Luxurious timepieces with elegance and sophistication
Stührling – or spelled Stuhrling – is founded in 2002 by American watch enthusiast and entrepreneur Chaim Fischer in Brooklyn, New York. The brand name is a reminiscence of Max Stührling, a master watchmaker who lived in Switzerland in the late 18th century. Stührling, protégé of the famous watchmaker Louis Audemars, was considered a renowned expert of his time, specializing in particular in elaborate complications such as perpetual calendars, chronographs and moon phases.
Already the first timepiece of the New York watch label, an impressive tourbillon wristwatch, enthused the watch scene. Other models with elegance and sophistication quickly followed, including appealing chronometers for pilots. Stührling sources its calibers from China, Japan and Switzerland, and the assembly of the luxurious watches takes place mainly in the Middle Kingdom – a guarantee of quality at attractive prices. Today, the product range extends from mechanical classics with skeletonized dials and tourbillons to robust sports timepieces with precise quartz movements.
We are dedicated to craftsmanship and attention to detail, making sure that each watch is a work of art.
Stührling
Automatic movement and tourbillon
Many timepieces from the American watchmaker have a mechanical drive. This is wound either by manual winding or via an automatic mechanism. With the latter, a spring is independently tensioned in small steps by means of a rotor plus gear transmission when the wearer moves his arm. Early models of automatic wristwatches were sometimes equipped with a pendulum oscillating weight instead of a rotor, colloquially also hammer automatic. Automatic watches are characterized in particular by ease of use, smooth running and a generally smaller rate deviation than mechanical watches with manual winding.
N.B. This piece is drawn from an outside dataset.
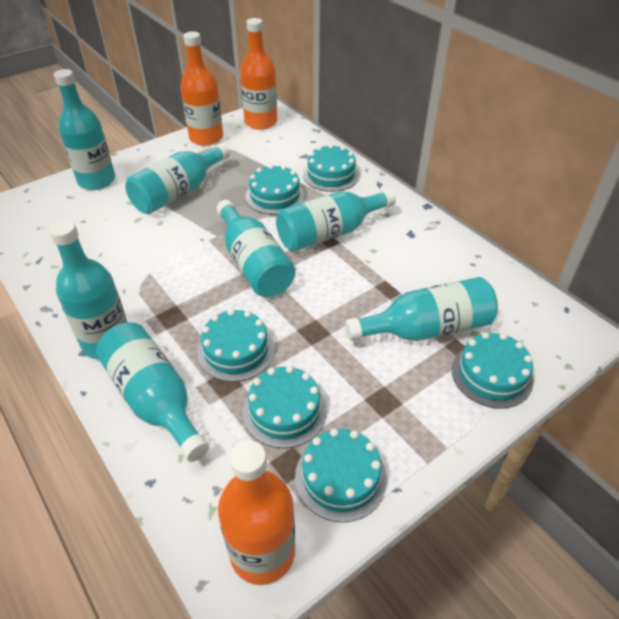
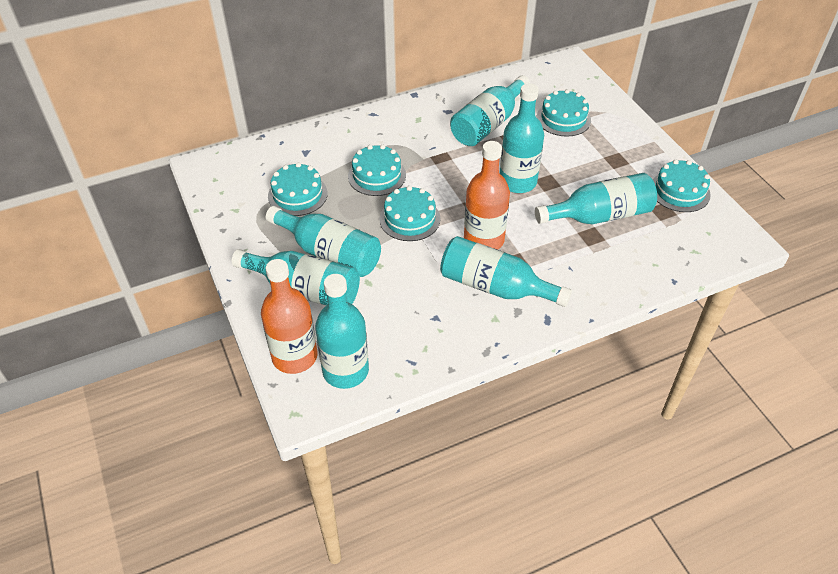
orange bottle: [180,31,223,146] [218,440,295,585] [240,18,277,130] = 3 -> [261,259,318,374] [464,141,510,250] = 2
turquoise cake: [197,309,275,382] [243,366,327,448] [245,164,305,215] [295,428,387,522] [303,144,360,192] [452,332,534,409] = 6 -> [268,163,328,216] [348,145,406,196] [379,186,441,241] [537,89,591,136] [653,160,711,212] = 5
In the mechanical movements with tourbillon – French for whirlwind – installed by Stührling, the oscillating weight and escapement system of the watch rotates on its own axis to achieve a less position-dependent rate accuracy. Due to gravity, the accuracy of conventional watches is not the same in all positions. The “whirlwind mechanism”, on the other hand, distributes the effect of gravity much more evenly over the oscillating system, i.e. the balance and balance spring. The tourbillon was invented by the French watchmaker and mechanic Abraham-Louis Breguet and patented in 1801.